Source records section start

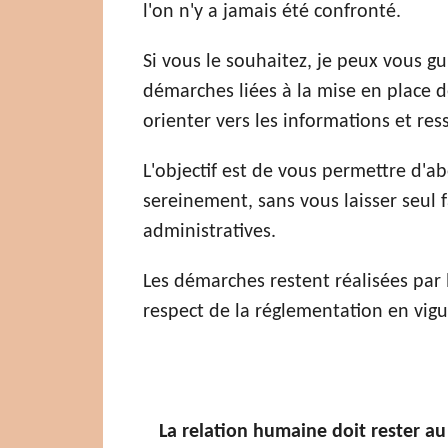
l'on n'y a jamais été confronté.
Si vous le souhaitez, je peux vous g
démarches liées à la mise en place d
orienter vers les informations et re
L'objectif est de vous permettre d'ab
sereinement, sans vous laisser seul
administratives.
Les démarches restent réalisées par 
respect de la réglementation en vigu
La relation humaine doit rester a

Source records section end

**Exercise prompt:** Retype every line of the listing above without changing a character, and leave the pictures out of your answer.

**Result of the exercise:**
l'on n'y a jamais été confronté.
Si vous le souhaitez, je peux vous g
démarches liées à la mise en place d
orienter vers les informations et re
L'objectif est de vous permettre d'ab
sereinement, sans vous laisser seul
administratives.
Les démarches restent réalisées par 
respect de la réglementation en vigu
La relation humaine doit rester a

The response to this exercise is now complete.